The Effigy Mounds National Monument Quarter was the thirty-sixth overall release within the America the Beautiful Quarters Program. The site represents the state of Iowa and was federally designated on October 25, 1949.
The reverse design features an aerial view of mounds in the Marching Bear Group. These animal or bird-shaped effigy mounds are Native American earthworks constructed between one thousand and two thousand years ago. The inscriptions include “Effigy Mounds”, “Iowa”, “2017”, and “E Pluribus Unum”. The reverse was designed by United States Mint Artistic Infusion Program Designer Richard Masters and sculpted by United States Mint Sculptor-Engraver Renata Gordon.
The Effigy Mounds Quarter was officially released for circulation on February 6, 2017. The Denver Mint struck 210,800,000 and the Philadelphia Mint struck 271,200,000 coins for circulation.
Effigy Mounds Quarter Mintages
- 2017-D Effigy Mounds Quarter: 210,800,000
- 2017-P Effigy Mounds Quarter: 271,200,000
- 2017-S Effigy Mounds Quarter: 931,340
Effigy Mounds Quarter Specifications
- Designers: John Flanagan (obverse), Richard Masters (reverse)
- Composition: 91.67% copper, 8.33% nickel (clad), 90% silver, 10% copper (silver proof)
- Diameter: 24.26 mm
- Weight: 5.67 grams
- Thickness: 1.75 mm
- Edge: Reeded
About Effigy Mounds National Monument
How many hills and bumps to you walk, ride or drive over in a given day?

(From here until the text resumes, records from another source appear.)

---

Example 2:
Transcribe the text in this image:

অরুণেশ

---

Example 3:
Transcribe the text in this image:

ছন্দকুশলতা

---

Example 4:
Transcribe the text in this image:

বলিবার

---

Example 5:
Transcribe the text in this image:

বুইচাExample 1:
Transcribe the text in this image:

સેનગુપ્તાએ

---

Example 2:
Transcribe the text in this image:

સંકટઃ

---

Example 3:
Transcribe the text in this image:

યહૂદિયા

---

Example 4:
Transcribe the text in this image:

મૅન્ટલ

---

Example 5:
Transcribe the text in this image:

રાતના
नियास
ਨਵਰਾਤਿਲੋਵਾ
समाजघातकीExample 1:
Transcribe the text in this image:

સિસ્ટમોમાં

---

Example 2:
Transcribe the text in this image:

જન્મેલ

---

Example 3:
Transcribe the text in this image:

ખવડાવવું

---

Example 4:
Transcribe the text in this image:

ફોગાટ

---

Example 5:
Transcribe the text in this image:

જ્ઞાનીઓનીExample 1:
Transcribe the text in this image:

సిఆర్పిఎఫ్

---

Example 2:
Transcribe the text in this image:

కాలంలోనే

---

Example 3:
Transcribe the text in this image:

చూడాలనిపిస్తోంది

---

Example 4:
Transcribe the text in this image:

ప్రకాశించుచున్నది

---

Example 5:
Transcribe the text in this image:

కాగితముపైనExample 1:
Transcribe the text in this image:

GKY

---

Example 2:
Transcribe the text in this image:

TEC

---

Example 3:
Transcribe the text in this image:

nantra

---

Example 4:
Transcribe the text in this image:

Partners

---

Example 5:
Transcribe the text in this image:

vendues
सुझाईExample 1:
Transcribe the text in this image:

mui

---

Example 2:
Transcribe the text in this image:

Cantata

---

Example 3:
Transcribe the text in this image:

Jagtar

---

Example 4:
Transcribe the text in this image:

If you are riding your bike, you probably only think of this inclines as something that it takes extra work to climb to the top of, however there are some mounds of earth that are much more significant than others. The mounds of earth that can be found in Iowa’s Effigy Mounds National Monument are actually very historically important examples of the belief system of the Native American tribes that once lived across the entire North American continent. When you visit Effigy Mounds National Monument, you might be surprised to notice that these sacred mounds are formed into the shape of birds and bears, and were used by the native peoples to honor the passing of their loved ones.
Officially recognized by the federal government in October of 1949, Effigy Mounds National Monument is considered to be one of the best examples and collections of sacred mound building that was practiced by over sixteen different Native American tribes in the early days of the country. Mounds were popular as a practice of these tribes almost one thousand years ago, and examples of sacred mounds in the shapes of spirits and animals can be found across the landscape of Iowa, Wisconsin, Minnesota and Illinois. Those who visit the park often take time to contemplate the significance of these mounds to those Indians that spent days and even weeks carrying the earth to form them. It is a great chance to reflect on the impact that one’s own life will have on the planet and the society we are all a part of.